[Saved data entries]

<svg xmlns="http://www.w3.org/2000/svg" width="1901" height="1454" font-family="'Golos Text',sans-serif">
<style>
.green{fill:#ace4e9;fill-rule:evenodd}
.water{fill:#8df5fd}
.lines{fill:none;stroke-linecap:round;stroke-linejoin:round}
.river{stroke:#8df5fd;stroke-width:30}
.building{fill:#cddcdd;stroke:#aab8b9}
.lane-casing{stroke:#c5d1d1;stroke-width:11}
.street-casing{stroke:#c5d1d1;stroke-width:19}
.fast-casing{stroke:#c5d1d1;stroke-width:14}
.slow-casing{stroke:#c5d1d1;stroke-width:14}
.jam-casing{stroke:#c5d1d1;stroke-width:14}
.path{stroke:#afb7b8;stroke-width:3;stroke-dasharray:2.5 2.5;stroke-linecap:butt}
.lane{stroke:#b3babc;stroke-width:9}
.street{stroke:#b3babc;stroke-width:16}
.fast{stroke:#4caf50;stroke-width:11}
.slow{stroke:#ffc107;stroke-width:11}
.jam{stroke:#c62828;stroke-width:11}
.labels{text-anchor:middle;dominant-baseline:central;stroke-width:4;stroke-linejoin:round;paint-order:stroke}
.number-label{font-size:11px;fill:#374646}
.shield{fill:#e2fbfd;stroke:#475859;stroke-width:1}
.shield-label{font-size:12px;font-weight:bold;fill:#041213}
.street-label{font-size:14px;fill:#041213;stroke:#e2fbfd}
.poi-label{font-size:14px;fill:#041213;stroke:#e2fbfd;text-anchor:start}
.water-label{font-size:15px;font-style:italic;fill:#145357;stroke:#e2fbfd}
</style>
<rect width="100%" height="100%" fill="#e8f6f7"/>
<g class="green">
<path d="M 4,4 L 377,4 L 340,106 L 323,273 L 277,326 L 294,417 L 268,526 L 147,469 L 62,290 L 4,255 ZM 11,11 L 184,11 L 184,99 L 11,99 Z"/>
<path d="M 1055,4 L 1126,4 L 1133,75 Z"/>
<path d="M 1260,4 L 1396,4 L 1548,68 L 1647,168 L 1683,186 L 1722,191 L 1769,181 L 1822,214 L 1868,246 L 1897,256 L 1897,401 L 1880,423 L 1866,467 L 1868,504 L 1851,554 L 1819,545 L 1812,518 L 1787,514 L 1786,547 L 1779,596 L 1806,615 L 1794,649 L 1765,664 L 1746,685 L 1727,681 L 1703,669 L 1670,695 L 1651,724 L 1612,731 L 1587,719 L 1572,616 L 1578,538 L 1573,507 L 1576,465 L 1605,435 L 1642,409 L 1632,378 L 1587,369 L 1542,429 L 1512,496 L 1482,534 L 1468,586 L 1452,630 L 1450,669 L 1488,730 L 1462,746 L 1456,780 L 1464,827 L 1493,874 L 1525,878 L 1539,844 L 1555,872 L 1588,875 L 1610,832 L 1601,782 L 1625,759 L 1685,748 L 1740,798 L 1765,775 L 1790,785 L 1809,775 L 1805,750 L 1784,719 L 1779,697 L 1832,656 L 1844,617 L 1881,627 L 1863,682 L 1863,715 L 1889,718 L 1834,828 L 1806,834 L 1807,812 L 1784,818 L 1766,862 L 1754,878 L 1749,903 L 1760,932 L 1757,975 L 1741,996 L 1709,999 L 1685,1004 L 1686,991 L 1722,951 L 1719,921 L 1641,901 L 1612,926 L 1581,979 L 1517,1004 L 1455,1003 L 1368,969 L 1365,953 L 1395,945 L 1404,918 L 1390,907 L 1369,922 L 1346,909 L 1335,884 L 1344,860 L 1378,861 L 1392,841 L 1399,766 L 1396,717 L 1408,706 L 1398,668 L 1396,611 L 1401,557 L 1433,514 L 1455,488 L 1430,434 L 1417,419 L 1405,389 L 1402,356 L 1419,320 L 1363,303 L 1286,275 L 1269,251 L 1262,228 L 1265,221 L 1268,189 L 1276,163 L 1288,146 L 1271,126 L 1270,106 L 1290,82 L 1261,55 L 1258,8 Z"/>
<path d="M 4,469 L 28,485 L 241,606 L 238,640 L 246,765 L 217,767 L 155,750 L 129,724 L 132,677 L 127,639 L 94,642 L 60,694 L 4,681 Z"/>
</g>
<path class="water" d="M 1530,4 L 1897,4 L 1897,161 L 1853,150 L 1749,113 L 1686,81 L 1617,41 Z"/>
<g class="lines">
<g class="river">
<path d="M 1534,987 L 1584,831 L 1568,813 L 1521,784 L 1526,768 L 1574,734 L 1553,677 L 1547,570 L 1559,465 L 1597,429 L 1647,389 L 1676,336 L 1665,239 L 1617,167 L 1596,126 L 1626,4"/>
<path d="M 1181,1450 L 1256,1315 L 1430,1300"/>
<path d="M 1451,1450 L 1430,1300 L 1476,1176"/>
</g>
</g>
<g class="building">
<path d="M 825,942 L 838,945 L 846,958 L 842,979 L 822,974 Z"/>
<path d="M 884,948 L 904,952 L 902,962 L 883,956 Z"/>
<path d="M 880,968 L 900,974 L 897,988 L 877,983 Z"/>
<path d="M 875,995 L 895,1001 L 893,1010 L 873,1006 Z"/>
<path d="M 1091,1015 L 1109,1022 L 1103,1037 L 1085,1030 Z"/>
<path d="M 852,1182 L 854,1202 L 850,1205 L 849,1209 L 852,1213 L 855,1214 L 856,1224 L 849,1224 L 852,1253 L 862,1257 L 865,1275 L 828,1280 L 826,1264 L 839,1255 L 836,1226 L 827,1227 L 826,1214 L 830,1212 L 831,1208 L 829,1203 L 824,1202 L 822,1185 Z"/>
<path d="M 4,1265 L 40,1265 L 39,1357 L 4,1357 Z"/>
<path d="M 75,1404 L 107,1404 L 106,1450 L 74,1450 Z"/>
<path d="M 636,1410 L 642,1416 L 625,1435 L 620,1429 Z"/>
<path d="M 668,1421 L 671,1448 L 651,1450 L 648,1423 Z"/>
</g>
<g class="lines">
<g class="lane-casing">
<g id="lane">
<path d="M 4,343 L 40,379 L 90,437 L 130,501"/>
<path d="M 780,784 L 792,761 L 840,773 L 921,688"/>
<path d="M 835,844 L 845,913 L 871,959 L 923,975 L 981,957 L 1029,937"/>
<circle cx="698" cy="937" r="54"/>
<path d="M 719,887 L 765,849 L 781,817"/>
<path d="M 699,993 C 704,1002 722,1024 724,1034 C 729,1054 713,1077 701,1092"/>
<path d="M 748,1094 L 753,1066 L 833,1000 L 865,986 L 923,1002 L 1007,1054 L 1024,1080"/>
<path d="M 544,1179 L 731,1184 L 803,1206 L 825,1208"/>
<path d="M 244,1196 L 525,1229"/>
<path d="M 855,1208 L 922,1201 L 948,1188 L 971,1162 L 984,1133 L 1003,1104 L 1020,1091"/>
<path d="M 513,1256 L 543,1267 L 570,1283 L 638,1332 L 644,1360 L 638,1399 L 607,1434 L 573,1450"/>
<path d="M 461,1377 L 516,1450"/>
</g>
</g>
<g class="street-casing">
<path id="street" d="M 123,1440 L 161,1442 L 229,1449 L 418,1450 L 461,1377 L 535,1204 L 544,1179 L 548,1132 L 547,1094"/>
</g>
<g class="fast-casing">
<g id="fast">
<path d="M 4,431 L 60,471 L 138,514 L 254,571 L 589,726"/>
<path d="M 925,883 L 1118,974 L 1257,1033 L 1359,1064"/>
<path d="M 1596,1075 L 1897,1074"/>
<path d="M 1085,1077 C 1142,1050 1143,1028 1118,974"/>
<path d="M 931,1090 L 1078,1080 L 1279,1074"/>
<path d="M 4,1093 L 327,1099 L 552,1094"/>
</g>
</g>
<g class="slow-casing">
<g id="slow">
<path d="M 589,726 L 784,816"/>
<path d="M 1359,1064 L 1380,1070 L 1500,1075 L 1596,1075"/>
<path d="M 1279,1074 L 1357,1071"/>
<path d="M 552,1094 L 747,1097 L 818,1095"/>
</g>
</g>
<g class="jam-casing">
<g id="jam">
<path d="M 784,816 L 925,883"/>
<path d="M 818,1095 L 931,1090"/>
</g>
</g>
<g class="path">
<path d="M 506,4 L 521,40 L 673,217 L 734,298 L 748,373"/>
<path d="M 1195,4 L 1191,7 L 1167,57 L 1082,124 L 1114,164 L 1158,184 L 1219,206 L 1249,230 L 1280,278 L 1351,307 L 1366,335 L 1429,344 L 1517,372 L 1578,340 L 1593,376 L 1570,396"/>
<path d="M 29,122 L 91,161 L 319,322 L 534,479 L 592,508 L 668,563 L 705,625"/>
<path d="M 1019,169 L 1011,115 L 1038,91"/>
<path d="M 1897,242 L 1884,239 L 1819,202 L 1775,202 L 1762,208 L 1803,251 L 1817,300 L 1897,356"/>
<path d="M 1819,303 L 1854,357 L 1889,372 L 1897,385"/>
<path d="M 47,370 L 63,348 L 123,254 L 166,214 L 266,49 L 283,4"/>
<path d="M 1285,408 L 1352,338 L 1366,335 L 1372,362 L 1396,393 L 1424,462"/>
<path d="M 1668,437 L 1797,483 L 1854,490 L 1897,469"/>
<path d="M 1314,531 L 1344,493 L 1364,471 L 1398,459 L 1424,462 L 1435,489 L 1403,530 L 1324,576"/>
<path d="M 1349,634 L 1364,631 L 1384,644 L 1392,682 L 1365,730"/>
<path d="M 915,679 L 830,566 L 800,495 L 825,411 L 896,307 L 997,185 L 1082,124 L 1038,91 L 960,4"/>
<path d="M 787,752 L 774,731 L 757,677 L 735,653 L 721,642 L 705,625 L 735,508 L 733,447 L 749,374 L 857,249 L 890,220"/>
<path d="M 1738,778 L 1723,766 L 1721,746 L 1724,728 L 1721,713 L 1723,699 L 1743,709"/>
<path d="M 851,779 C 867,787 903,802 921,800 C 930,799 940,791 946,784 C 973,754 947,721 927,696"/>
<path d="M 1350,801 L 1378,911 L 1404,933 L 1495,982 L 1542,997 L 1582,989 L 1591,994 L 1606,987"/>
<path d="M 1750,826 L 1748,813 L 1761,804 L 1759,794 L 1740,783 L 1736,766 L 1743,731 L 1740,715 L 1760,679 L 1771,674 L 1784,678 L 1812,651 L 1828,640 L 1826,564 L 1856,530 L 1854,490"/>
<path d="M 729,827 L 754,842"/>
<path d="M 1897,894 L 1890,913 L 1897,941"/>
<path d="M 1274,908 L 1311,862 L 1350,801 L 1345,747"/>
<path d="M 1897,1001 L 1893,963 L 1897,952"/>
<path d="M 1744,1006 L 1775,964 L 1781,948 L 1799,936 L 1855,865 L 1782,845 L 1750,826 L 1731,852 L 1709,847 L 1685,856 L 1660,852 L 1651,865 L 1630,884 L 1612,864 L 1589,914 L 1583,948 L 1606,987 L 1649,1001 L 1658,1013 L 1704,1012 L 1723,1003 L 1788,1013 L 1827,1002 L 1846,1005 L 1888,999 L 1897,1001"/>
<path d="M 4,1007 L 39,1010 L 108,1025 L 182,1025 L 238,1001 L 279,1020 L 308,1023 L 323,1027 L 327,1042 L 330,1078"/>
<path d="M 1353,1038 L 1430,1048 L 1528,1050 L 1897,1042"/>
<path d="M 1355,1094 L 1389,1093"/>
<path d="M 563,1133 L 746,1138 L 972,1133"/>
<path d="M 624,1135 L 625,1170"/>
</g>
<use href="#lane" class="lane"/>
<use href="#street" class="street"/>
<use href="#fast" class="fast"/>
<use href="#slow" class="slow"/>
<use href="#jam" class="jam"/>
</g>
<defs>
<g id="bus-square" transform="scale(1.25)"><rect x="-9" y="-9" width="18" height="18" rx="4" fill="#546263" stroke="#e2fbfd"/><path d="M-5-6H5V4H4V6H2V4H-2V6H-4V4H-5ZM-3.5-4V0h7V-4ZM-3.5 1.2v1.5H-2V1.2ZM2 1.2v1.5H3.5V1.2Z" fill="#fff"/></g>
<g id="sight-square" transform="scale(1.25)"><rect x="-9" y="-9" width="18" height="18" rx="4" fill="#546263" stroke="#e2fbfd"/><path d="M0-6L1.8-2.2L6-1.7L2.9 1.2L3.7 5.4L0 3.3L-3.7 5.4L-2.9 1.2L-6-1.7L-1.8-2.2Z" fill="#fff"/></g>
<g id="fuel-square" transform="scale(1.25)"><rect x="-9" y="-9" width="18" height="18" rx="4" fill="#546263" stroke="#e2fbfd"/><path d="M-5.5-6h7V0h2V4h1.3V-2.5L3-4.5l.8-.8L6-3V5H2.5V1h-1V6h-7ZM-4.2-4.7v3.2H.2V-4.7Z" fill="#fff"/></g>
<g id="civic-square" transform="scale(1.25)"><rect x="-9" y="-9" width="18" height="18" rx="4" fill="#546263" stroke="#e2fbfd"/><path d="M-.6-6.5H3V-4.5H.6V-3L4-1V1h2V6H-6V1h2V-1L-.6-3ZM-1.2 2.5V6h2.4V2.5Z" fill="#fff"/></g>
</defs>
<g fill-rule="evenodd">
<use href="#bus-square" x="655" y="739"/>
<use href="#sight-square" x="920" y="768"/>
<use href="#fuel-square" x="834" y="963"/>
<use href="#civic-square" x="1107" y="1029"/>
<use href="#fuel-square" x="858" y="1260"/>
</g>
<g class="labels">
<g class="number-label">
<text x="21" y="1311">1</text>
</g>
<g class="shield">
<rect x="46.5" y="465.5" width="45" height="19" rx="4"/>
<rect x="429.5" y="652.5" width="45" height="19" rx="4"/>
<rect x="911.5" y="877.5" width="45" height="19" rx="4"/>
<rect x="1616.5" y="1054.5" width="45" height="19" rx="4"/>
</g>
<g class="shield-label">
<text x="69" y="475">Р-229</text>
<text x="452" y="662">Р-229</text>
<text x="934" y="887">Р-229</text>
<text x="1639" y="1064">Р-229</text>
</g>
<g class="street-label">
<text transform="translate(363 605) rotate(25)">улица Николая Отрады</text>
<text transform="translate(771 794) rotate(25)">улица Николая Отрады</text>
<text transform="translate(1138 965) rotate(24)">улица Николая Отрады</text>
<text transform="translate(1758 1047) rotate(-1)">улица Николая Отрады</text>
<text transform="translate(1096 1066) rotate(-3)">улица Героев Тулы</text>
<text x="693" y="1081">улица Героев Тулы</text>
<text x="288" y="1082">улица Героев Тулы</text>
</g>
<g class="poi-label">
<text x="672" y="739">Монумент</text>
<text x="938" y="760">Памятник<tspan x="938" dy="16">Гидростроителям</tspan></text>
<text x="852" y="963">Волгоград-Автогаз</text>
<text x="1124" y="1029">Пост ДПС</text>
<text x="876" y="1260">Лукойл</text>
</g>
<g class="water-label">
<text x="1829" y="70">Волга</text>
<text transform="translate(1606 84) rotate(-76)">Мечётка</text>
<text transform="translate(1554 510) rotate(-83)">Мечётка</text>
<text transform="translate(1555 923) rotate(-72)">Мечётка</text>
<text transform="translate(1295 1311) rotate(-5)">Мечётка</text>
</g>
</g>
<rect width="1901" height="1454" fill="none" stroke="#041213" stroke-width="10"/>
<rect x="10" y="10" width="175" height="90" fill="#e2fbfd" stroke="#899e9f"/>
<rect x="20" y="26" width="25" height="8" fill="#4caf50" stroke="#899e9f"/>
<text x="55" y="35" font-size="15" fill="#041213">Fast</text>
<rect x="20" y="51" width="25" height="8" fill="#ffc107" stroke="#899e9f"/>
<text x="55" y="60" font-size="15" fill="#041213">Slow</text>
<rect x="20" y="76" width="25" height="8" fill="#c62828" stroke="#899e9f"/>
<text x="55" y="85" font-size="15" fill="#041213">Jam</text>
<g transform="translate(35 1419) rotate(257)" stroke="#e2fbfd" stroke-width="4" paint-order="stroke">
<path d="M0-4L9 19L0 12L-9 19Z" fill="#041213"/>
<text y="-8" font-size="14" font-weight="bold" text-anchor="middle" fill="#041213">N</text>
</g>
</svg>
--
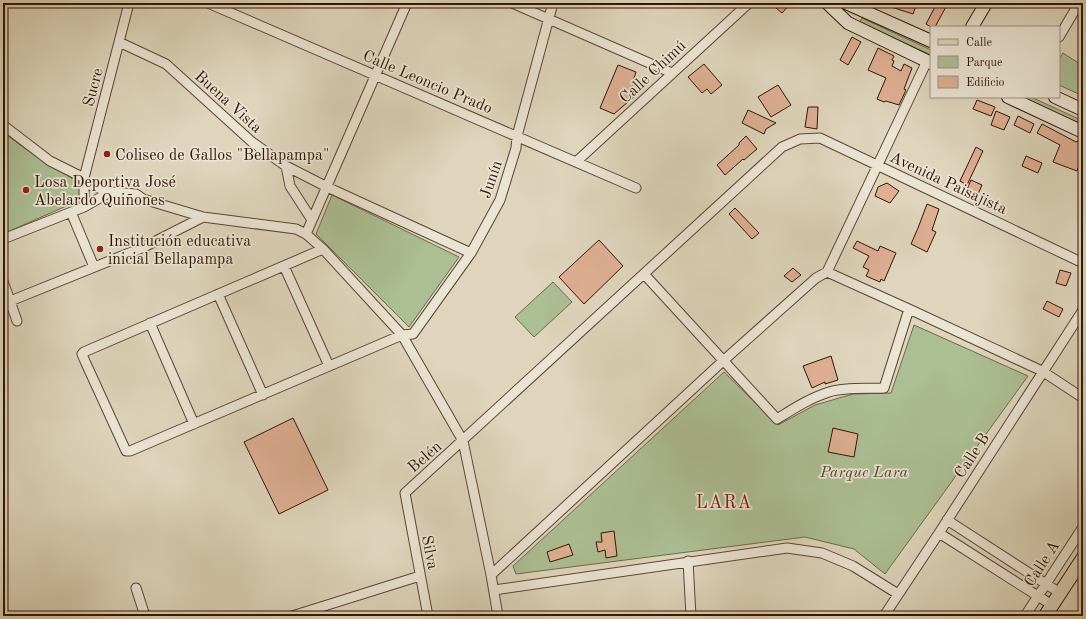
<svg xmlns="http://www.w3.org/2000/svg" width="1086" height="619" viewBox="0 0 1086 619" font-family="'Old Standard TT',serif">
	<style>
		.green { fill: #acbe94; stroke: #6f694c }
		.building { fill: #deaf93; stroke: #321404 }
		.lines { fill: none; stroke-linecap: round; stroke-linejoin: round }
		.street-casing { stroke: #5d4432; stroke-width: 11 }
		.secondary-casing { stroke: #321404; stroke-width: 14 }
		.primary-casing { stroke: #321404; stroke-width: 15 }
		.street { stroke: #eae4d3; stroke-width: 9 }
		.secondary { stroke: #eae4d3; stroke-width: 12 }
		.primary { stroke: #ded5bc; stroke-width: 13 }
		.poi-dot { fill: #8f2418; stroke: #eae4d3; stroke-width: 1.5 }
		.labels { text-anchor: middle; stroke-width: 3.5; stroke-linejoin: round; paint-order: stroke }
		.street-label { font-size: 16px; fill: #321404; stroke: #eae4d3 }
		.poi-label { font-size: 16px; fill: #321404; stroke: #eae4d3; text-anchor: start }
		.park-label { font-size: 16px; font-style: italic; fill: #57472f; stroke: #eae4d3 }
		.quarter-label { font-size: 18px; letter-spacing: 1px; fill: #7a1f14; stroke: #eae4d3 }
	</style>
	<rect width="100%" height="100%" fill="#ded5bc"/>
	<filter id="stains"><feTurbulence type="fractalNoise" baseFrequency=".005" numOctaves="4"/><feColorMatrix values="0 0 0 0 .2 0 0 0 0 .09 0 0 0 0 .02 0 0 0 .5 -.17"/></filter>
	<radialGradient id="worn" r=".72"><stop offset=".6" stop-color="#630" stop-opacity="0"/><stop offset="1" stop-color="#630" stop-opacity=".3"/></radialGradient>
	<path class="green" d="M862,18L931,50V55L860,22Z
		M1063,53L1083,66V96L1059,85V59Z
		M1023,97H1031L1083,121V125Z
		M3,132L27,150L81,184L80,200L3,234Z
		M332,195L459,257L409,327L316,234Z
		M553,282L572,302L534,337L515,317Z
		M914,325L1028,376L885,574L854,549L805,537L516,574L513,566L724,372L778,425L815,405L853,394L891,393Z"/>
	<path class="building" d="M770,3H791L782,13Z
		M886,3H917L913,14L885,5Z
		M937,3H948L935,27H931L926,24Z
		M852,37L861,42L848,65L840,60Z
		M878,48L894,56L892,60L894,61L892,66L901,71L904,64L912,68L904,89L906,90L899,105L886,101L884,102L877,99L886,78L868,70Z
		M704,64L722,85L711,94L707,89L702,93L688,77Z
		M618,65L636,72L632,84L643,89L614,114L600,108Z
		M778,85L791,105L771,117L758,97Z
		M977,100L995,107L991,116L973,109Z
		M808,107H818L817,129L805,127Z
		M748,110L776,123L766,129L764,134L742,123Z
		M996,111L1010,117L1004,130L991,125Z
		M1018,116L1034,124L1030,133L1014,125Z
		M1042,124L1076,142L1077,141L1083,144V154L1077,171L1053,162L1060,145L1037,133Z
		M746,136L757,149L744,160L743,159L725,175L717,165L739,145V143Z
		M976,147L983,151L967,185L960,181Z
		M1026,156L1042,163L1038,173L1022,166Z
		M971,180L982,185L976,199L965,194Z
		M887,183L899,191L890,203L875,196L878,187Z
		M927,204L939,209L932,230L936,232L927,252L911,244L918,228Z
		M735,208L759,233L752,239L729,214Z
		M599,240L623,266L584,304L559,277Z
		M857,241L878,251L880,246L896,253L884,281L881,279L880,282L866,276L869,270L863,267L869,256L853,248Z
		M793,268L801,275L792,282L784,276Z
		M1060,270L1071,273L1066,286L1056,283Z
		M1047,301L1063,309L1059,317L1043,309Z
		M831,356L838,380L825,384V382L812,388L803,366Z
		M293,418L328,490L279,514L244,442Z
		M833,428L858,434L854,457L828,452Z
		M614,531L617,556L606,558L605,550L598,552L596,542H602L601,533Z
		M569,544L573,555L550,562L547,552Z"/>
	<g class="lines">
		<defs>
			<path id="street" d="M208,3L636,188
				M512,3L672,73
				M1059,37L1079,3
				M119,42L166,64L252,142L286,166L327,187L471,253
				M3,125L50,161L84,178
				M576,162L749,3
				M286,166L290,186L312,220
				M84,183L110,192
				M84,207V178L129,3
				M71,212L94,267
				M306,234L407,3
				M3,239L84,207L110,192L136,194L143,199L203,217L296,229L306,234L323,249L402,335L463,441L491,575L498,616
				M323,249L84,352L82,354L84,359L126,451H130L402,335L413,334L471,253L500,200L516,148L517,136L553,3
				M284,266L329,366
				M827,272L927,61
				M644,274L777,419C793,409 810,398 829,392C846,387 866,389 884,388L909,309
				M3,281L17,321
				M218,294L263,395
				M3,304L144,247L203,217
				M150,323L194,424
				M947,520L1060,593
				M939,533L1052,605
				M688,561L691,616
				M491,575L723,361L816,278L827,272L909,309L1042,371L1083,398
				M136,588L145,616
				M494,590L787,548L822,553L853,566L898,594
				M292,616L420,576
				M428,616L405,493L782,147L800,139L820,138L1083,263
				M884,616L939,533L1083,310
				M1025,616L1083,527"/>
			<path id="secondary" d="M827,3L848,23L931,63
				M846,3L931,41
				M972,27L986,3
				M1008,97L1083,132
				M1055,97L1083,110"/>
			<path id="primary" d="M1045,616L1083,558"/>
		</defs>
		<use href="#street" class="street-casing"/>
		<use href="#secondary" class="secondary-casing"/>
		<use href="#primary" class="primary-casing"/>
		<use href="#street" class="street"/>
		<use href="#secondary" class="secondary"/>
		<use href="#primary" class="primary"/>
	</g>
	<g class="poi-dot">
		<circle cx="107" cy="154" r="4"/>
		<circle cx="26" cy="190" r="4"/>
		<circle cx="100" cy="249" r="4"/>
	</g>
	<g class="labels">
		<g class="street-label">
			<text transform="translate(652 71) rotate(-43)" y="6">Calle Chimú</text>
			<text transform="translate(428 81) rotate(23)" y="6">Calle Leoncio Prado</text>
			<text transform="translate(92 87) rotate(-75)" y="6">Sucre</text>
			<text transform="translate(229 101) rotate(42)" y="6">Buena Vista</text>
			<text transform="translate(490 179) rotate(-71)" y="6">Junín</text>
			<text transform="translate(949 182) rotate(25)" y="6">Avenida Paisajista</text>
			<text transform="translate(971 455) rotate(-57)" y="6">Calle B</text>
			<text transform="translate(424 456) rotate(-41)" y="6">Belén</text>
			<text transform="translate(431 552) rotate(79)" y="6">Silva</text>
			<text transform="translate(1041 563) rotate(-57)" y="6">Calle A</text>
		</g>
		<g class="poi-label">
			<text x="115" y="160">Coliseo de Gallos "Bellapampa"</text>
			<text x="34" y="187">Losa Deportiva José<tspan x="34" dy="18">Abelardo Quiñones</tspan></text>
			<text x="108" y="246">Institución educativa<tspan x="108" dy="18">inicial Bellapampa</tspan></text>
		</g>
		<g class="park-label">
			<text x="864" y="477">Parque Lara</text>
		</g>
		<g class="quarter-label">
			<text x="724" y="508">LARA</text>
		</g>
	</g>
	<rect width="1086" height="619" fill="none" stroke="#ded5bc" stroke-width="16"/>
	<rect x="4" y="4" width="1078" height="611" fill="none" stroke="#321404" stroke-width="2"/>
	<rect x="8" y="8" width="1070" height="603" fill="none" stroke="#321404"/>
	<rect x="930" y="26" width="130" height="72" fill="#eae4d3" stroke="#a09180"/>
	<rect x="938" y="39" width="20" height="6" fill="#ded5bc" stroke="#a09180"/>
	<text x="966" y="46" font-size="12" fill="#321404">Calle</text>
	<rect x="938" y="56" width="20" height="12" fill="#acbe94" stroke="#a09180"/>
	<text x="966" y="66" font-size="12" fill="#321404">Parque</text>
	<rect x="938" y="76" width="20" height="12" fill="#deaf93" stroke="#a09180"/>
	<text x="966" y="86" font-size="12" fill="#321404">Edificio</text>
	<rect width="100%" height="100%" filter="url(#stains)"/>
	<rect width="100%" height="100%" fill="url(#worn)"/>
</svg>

WHAT THE EXERCISE ASKS | Copy out the range of lines above starting at the line with "M976,147L983,151L967,185L960,181Z" and ending at the line with "M939,533L1052,605", exactly and including both.

REPLY TO THE TASK |
		M976,147L983,151L967,185L960,181Z
		M1026,156L1042,163L1038,173L1022,166Z
		M971,180L982,185L976,199L965,194Z
		M887,183L899,191L890,203L875,196L878,187Z
		M927,204L939,209L932,230L936,232L927,252L911,244L918,228Z
		M735,208L759,233L752,239L729,214Z
		M599,240L623,266L584,304L559,277Z
		M857,241L878,251L880,246L896,253L884,281L881,279L880,282L866,276L869,270L863,267L869,256L853,248Z
		M793,268L801,275L792,282L784,276Z
		M1060,270L1071,273L1066,286L1056,283Z
		M1047,301L1063,309L1059,317L1043,309Z
		M831,356L838,380L825,384V382L812,388L803,366Z
		M293,418L328,490L279,514L244,442Z
		M833,428L858,434L854,457L828,452Z
		M614,531L617,556L606,558L605,550L598,552L596,542H602L601,533Z
		M569,544L573,555L550,562L547,552Z"/>
	<g class="lines">
		<defs>
			<path id="street" d="M208,3L636,188
				M512,3L672,73
				M1059,37L1079,3
				M119,42L166,64L252,142L286,166L327,187L471,253
				M3,125L50,161L84,178
				M576,162L749,3
				M286,166L290,186L312,220
				M84,183L110,192
				M84,207V178L129,3
				M71,212L94,267
				M306,234L407,3
				M3,239L84,207L110,192L136,194L143,199L203,217L296,229L306,234L323,249L402,335L463,441L491,575L498,616
				M323,249L84,352L82,354L84,359L126,451H130L402,335L413,334L471,253L500,200L516,148L517,136L553,3
				M284,266L329,366
				M827,272L927,61
				M644,274L777,419C793,409 810,398 829,392C846,387 866,389 884,388L909,309
				M3,281L17,321
				M218,294L263,395
				M3,304L144,247L203,217
				M150,323L194,424
				M947,520L1060,593
				M939,533L1052,605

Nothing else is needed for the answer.